## EXERCISE
Return only the final portion of the entries: the line with "### Components" and every line after it, each one exact.

## RECORDED INFORMATION
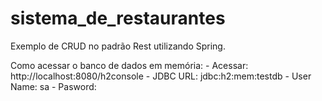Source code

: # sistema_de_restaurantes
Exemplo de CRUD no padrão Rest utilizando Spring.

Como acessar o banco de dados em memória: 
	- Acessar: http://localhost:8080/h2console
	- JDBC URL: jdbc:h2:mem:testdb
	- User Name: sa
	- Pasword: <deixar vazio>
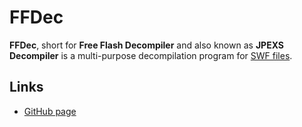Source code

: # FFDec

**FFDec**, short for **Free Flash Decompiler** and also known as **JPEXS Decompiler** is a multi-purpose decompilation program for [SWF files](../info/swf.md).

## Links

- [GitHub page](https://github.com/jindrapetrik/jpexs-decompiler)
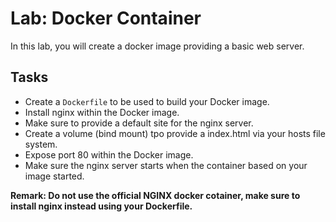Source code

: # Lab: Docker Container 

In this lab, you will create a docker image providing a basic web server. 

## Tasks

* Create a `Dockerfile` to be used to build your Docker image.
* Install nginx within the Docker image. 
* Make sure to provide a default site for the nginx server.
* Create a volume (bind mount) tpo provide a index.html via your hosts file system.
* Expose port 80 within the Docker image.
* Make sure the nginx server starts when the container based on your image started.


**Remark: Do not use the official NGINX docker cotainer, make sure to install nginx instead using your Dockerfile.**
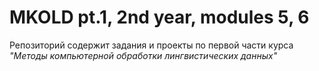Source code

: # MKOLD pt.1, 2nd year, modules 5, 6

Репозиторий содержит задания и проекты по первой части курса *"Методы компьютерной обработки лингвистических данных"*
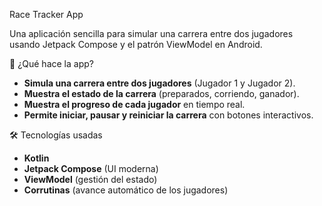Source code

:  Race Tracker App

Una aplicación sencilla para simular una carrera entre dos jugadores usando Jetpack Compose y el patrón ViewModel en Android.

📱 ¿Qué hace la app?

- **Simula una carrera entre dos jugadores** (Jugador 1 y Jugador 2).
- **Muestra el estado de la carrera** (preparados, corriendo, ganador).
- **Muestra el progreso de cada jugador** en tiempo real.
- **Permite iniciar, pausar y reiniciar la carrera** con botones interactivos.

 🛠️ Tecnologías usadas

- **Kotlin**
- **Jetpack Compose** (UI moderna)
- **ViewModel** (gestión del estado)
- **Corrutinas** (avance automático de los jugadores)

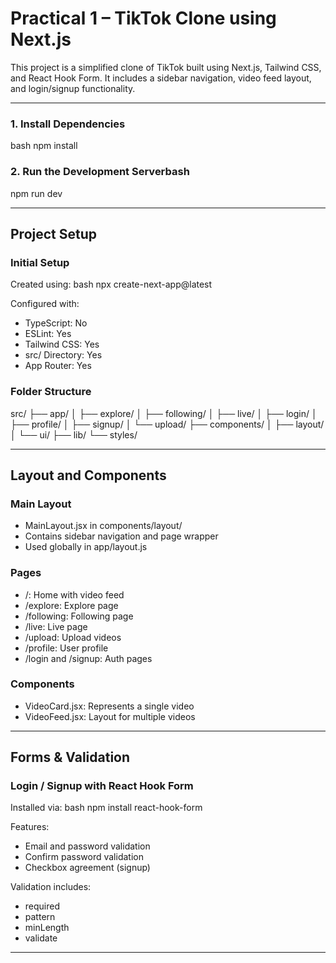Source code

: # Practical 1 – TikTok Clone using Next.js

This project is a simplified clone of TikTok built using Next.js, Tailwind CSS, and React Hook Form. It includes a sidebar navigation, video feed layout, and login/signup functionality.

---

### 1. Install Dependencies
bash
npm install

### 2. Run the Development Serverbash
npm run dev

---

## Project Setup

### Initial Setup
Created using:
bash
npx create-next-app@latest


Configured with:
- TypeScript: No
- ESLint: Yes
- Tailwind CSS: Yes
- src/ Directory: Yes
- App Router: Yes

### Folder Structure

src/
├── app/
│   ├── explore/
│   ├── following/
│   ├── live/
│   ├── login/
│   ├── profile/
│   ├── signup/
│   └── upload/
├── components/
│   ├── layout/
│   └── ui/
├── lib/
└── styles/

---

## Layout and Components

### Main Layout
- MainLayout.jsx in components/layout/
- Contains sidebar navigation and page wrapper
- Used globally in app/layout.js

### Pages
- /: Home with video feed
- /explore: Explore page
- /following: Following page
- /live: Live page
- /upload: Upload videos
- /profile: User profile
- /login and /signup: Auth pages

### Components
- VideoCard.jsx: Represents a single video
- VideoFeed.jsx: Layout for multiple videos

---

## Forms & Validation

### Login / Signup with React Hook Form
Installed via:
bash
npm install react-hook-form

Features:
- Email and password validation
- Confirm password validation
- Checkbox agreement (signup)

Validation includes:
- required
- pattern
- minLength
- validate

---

## RESULT OF THE TASK
### Components
- VideoCard.jsx: Represents a single video
- VideoFeed.jsx: Layout for multiple videos

---

## Forms & Validation

### Login / Signup with React Hook Form
Installed via:
bash
npm install react-hook-form

Features:
- Email and password validation
- Confirm password validation
- Checkbox agreement (signup)

Validation includes:
- required
- pattern
- minLength
- validate

---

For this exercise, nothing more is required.